Book Tomorrow s Battlefield

Download or read book Tomorrow s Battlefield written by Nick Turse and published by Haymarket Books. This book was released on 2015-04-27 with total page 234 pages. Available in PDF, EPUB and Kindle. Book excerpt: You won’t see segments about it on the nightly news or read about it on the front page of America’s newspapers, but the Pentagon is fighting a new shadow war in Africa, helping to destabilize whole countries and preparing the ground for future blowback. Behind closed doors, U.S. officers now claim that “Africa is the battlefield of tomorrow, today." In Tomorrow’s Battlefield, award-winning journalist and bestselling author Nick Turse exposes the shocking true story of the U.S. military’s spreading secret wars in Africa.

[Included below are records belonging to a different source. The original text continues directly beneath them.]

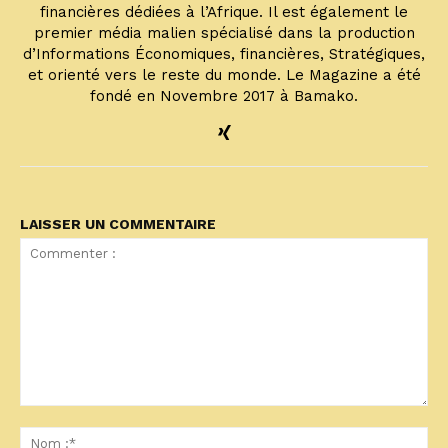
financières dédiées à l’Afrique. Il est également le
premier média malien spécialisé dans la production
d’Informations Économiques, financières, Stratégiques,
et orienté vers le reste du monde. Le Magazine a été
fondé en Novembre 2017 à Bamako.
LAISSER UN COMMENTAIRE
Commenter
:
No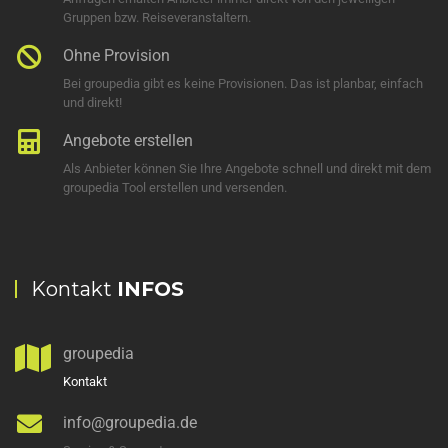
Gruppen bzw. Reiseveranstaltern.
Ohne Provision
Bei groupedia gibt es keine Provisionen. Das ist planbar, einfach
und direkt!
Angebote erstellen
Als Anbieter können Sie Ihre Angebote schnell und direkt mit dem
groupedia Tool erstellen und versenden.
Kontakt
INFOS
groupedia
Kontakt
info@groupedia.de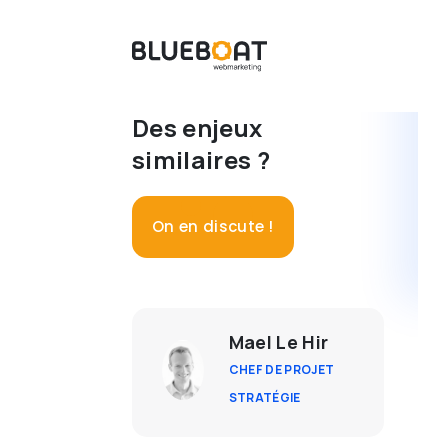
Des enjeux
similaires ?
On en discute !
Mael Le Hir
CHEF DE PROJET
STRATÉGIE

Book Empire  Global Coloniality and African Subjectivity

Download or read book Empire Global Coloniality and African Subjectivity written by Sabelo J. Ndlovu-Gatsheni and published by Berghahn Books. This book was released on 2013-06-01 with total page 278 pages. Available in PDF, EPUB and Kindle. Book excerpt: Global imperial designs, which have been in place since conquest by western powers, did not suddenly evaporate after decolonization. Global coloniality as a leitmotif of the empire became the order of the day, with its invisible technologies of subjugation continuing to reproduce Africa’s subaltern position, a position characterized by perceived deficits ranging from a lack of civilization, a lack of writing and a lack of history to a lack of development, a lack of human rights and a lack of democracy. The author’s sharply critical perspective reveals how this epistemology of alterity has kept Africa ensnared within colonial matrices of power, serving to justify external interventions in African affairs, including the interference with liberation struggles and disregard for African positions. Evaluating the quality of African responses and available options, the author opens up a new horizon that includes cognitive justice and new humanism.

Book Race for Empire

    Book Details:
  • Author : Takashi Fujitani
  • Publisher : Univ of California Press
  • Release : 2011-11-01
  • ISBN : 0520950364
  • Pages : 513 pages

Download or read book Race for Empire written by Takashi Fujitani and published by Univ of California Press. This book was released on 2011-11-01 with total page 513 pages. Available in PDF, EPUB and Kindle. Book excerpt: Race for Empire offers a profound and challenging reinterpretation of nationalism, racism, and wartime mobilization during the Asia-Pacific war. In parallel case studies—of Japanese Americans mobilized to serve in the United States Army and of Koreans recruited or drafted into the Japanese military—T. Fujitani examines the U.S. and Japanese empires as they struggled to manage racialized populations while waging total war. Fujitani probes governmental policies and analyzes representations of these soldiers—on film, in literature, and in archival documents—to reveal how characteristics of racism, nationalism, capitalism, gender politics, and the family changed on both sides. He demonstrates that the United States and Japan became increasingly alike over the course of the war, perhaps most tellingly in their common attempts to disavow racism even as they reproduced it in new ways and forms.